I was unable to use GridSearchCV and pass a params_grid due to the limitations of my home computer. I have tried passing in two hyperparameters `kernel` and `gamma`, which led to the python kernel to run for more than an hour. 

In [None]:
svc_pipe = Pipeline([('transform', transformer),
                     ('svc', SVC())])

In [None]:
svc_pipe.fit(X_train, y_train)

In [None]:
print('SupportVectorMachines results')
print(f'Training data score: {svc_pipe.score(X_train, y_train)}')
print(f'Test data score: {svc_pipe.score(X_test, y_test)}')

### Results

In [None]:
res_dict = {'model': ['KNN', 'Logistic Regression', 'DecisionTreeClassifier','SVC'],
           'train score': [0.8916, 0.8951, 0.8719, 0.9129],
           'test score': [0.8905, 0.8939, 0.8783, 0.8996],
           'Best param fit time': [0.09899, 0.1378, 0.2204, 'NaN']}

results_df = pd.DataFrame(res_dict).set_index('model')

In [None]:
results_df

### Conclusion

Despite not being able to get the best param fit time for the `SVC` classifer, I would say this is classifier performed best overall just by looking at the scores.

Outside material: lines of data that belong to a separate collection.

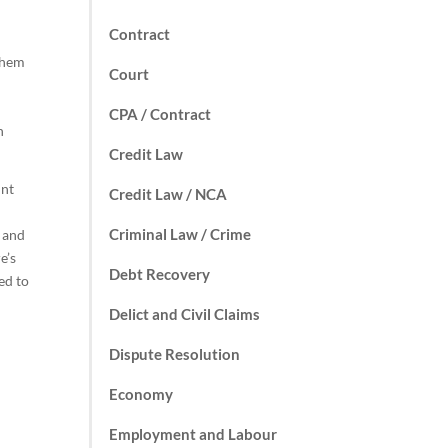
Contract
 them
Court
CPA / Contract
n
Credit Law
unt
Credit Law / NCA
Criminal Law / Crime
t and
e’s
Debt Recovery
ed to
Delict and Civil Claims
Dispute Resolution
Economy
Employment and Labour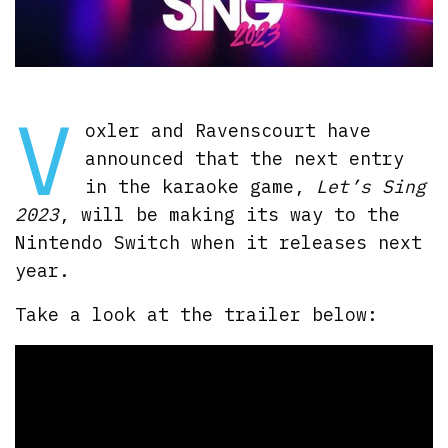
V
oxler and Ravenscourt have
announced that the next entry
in the karaoke game,
Let’s Sing
2023
, will be making its way to the
Nintendo Switch when it releases next
year.
Take a look at the trailer below: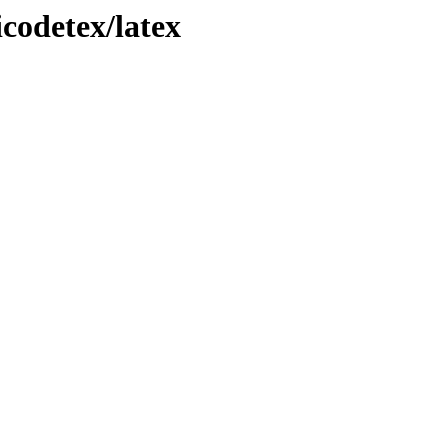
icodetex/latex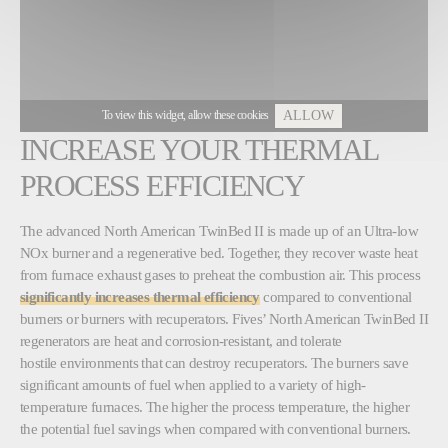
To view this widget, allow these cookies
ALLOW
INCREASE YOUR THERMAL
PROCESS EFFICIENCY
The advanced North American TwinBed II is made up of an Ultra-low
NOx burner and a regenerative bed. Together, they recover waste heat
from furnace exhaust gases to preheat the combustion air. This process
significantly increases thermal efficiency
compared to conventional
burners or burners with recuperators. Fives’ North American TwinBed II
regenerators are heat and corrosion-resistant, and tolerate
hostile environments that can destroy recuperators. The burners save
significant amounts of fuel when applied to a variety of high-
temperature furnaces. The higher the process temperature, the higher
the potential fuel savings when compared with conventional burners.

I have a strong feeling that the fit time would be the lowest number as well.

Note: I did not include any plots as the objective of this practial application assignment was to assess the best classifer.

### Other Analysis

If I did not have the CPU limitations on my computer, I could further my analysis by incorporating additional hyperparameters and cross-validation as well with `GridSearchCV`. Also, `GridSearchCV` has an attribute `cv_results_` that can be used to dive even deeper into the analysis of the hyperparameters.